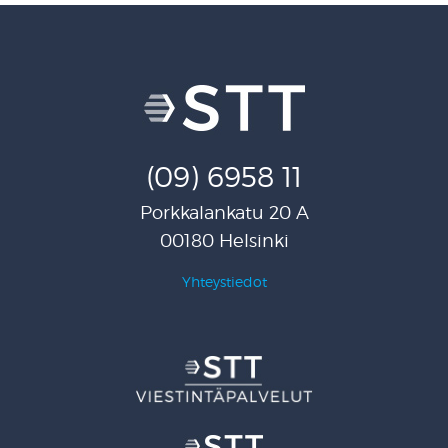
(09) 6958 11
Porkkalankatu 20 A
00180 Helsinki
Yhteystiedot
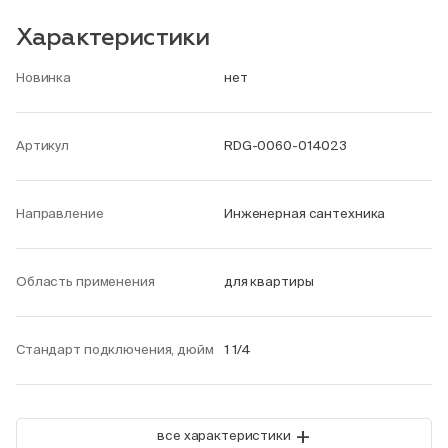
Характеристики
Новинка
нет
Артикул
RDG-0060-014023
Направление
Инженерная сантехника
Область применения
для квартиры
Стандарт подключения, дюйм
1 1/4
+
все характеристики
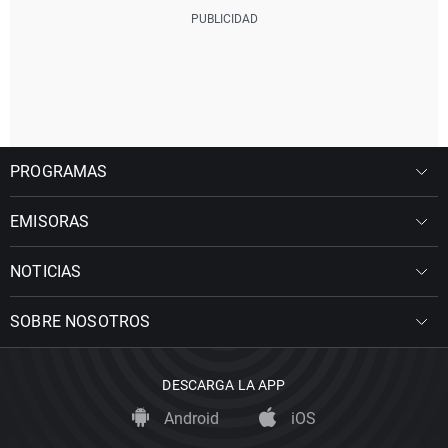
PROGRAMAS
EMISORAS
NOTICIAS
SOBRE NOSOTROS
DESCARGA LA APP
Android
iOS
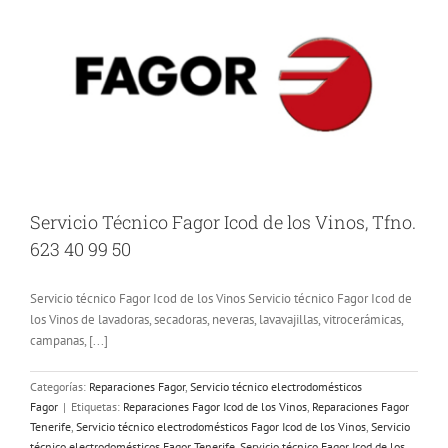
Servicio Técnico Fagor Icod de los Vinos, Tfno.
623 40 99 50
Servicio técnico Fagor Icod de los Vinos Servicio técnico Fagor Icod de
los Vinos de lavadoras, secadoras, neveras, lavavajillas, vitrocerámicas,
campanas, [...]
Categorías:
Reparaciones Fagor
,
Servicio técnico electrodomésticos
Fagor
|
Etiquetas:
Reparaciones Fagor Icod de los Vinos
,
Reparaciones Fagor
Tenerife
,
Servicio técnico electrodomésticos Fagor Icod de los Vinos
,
Servicio
técnico electrodomésticos Fagor Tenerife
,
Servicio técnico Fagor Icod de los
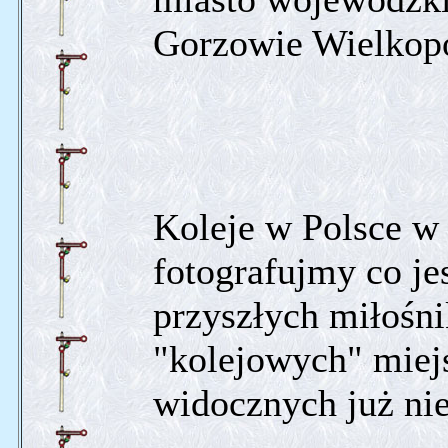
Gorzowie Wielkopo
Koleje w Polsce w s
fotografujmy co je
przyszłych miłośni
"kolejowych" miejs
widocznych już nie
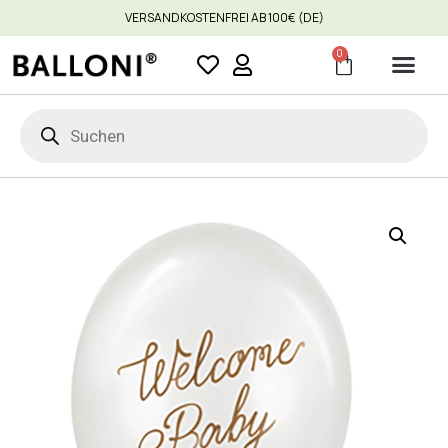
VERSANDKOSTENFREI AB 100€ (DE)
0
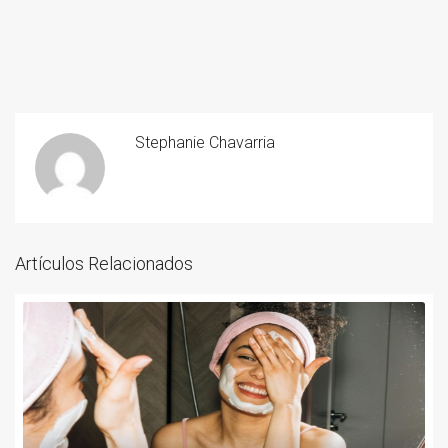
Stephanie Chavarria
Artículos Relacionados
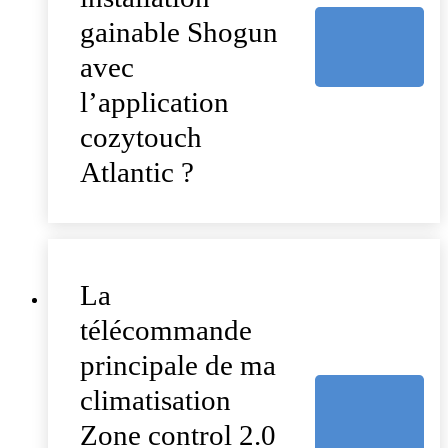
gainable Shogun
avec
l’application
cozytouch
Atlantic ?
La
télécommande
principale de ma
climatisation
Zone control 2.0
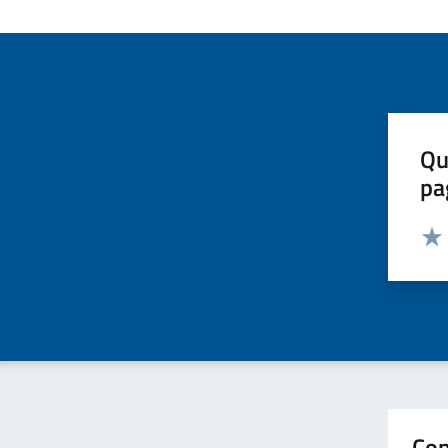
Qu
pa
Valut
Valu
Con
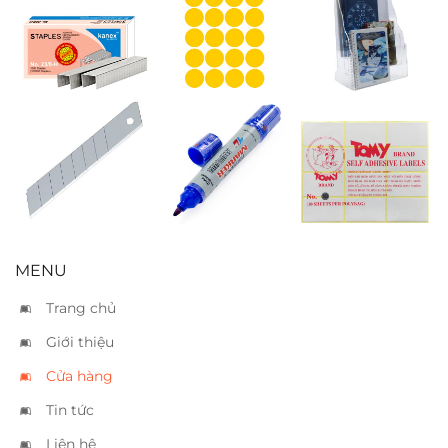
Kim bấm
Nhãn decal
Khay brochure
Kanex 23/08
tròn vàng 4×6
3 ngăn A4
Lưỡi dao rọc
Bút lông dầu
Nhãn decal
lớn
TL PM07 xanh
Tomy 103
(36x62mm)
MENU
Trang chủ
Giới thiệu
Cửa hàng
Tin tức
Liên hệ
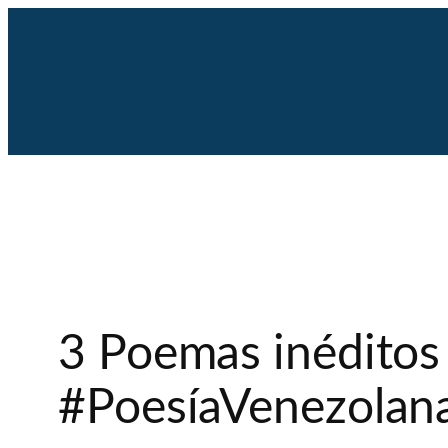
Saltar
al
contenido
3 Poemas inéditos
#PoesíaVenezolan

═══

Required action
Turn the text lines from all the entries into a JSON list of strings, with one string for each line and no blank lines. Leave the pictures out.

Written response
[
  "(09) 6958 11",
  "Porkkalankatu 20 A",
  "00180 Helsinki",
  "Yhteystiedot",
  "Характеристики",
  "Новинка",
  "нет",
  "Артикул",
  "RDG-0060-014023",
  "Направление",
  "Инженерная сантехника",
  "Область применения",
  "для квартиры",
  "Стандарт подключения, дюйм",
  "1 1/4",
  "+",
  "все характеристики",
  "PROGRAMAS",
  "EMISORAS",
  "NOTICIAS",
  "SOBRE NOSOTROS",
  "DESCARGA LA APP",
  "Android",
  "iOS",
  "Servicio Técnico Fagor Icod de los Vinos, Tfno.",
  "623 40 99 50",
  "Servicio técnico Fagor Icod de los Vinos Servicio técnico Fagor Icod de",
  "los Vinos de lavadoras, secadoras, neveras, lavavajillas, vitrocerámicas,",
  "campanas, [...]",
  "Categorías:",
  "Reparaciones Fagor",
  ",",
  "Servicio técnico electrodomésticos",
  "Fagor",
  "|",
  "Etiquetas:",
  "Reparaciones Fagor Icod de los Vinos",
  ",",
  "Reparaciones Fagor",
  "Tenerife",
  ",",
  "Servicio técnico electrodomésticos Fagor Icod de los Vinos",
  ",",
  "Servicio",
  "técnico electrodomésticos Fagor Tenerife",
  ",",
  "Servicio técnico Fagor Icod de los",
  "Gorzowie Wielkopo",
  "Koleje w Polsce w s",
  "fotografujmy co je",
  "przyszłych miłośni",
  "\"kolejowych\" miejs",
  "widocznych już nie",
  "VERSANDKOSTENFREI AB 100€ (DE)",
  "0",
  "Stephanie Chavarria",
  "Artículos Relacionados",
  "gainable Shogun",
  "avec",
  "l’application",
  "cozytouch",
  "Atlantic ?",
  "La",
  "télécommande",
  "principale de ma",
  "climatisation",
  "Zone control 2.0",
  "Qu",
  "pa",
  "Valut",
  "Valu",
  "Con",
  "Kim bấm",
  "Nhãn decal",
  "Khay brochure",
  "Kanex 23/08",
  "tròn vàng 4×6",
  "3 ngăn A4",
  "Lưỡi dao rọc",
  "Bút lông dầu",
  "Nhãn decal",
  "lớn",
  "TL PM07 xanh",
  "Tomy 103",
  "(36x62mm)",
  "MENU",
  "Trang chủ",
  "Giới thiệu",
  "Cửa hàng",
  "Tin tức",
  "Liên hệ",
  "Saltar",
  "al",
  "contenido",
  "3 Poemas inéditos",
  "#PoesíaVenezolan"
]